PROVIDED ENTRIES ::
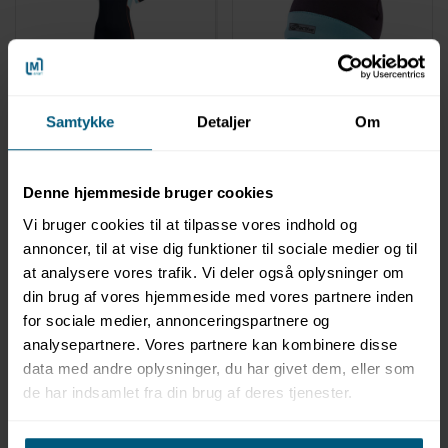
0204837
02047351
Neopdrendragt til
Neoprenhue til voksne |
Samtykke
Detaljer
Om
kvinder | BECO
BECO
Denne hjemmeside bruger cookies
Vi bruger cookies til at tilpasse vores indhold og
annoncer, til at vise dig funktioner til sociale medier og til
at analysere vores trafik. Vi deler også oplysninger om
din brug af vores hjemmeside med vores partnere inden
for sociale medier, annonceringspartnere og
analysepartnere. Vores partnere kan kombinere disse
data med andre oplysninger, du har givet dem, eller som
Information
Specifikationer
de har indsamlet fra din brug af deres tjenester.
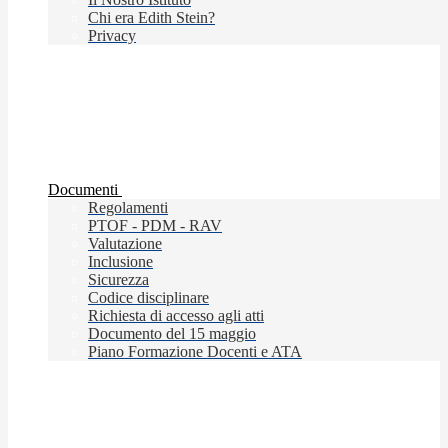
Chi era Edith Stein?
Privacy
Documenti
Regolamenti
PTOF - PDM - RAV
Valutazione
Inclusione
Sicurezza
Codice disciplinare
Richiesta di accesso agli atti
Documento del 15 maggio
Piano Formazione Docenti e ATA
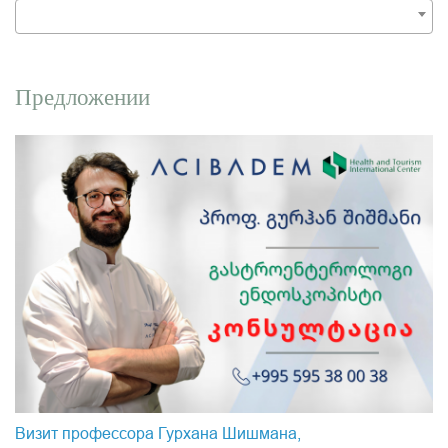
Предложении
Визит профессора Гурхана Шишмана,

PROBLEM ::
Each line holding "sociale" should be copied from the material above.

THE COMPLETED TASK ::
annoncer, til at vise dig funktioner til sociale medier og til
for sociale medier, annonceringspartnere og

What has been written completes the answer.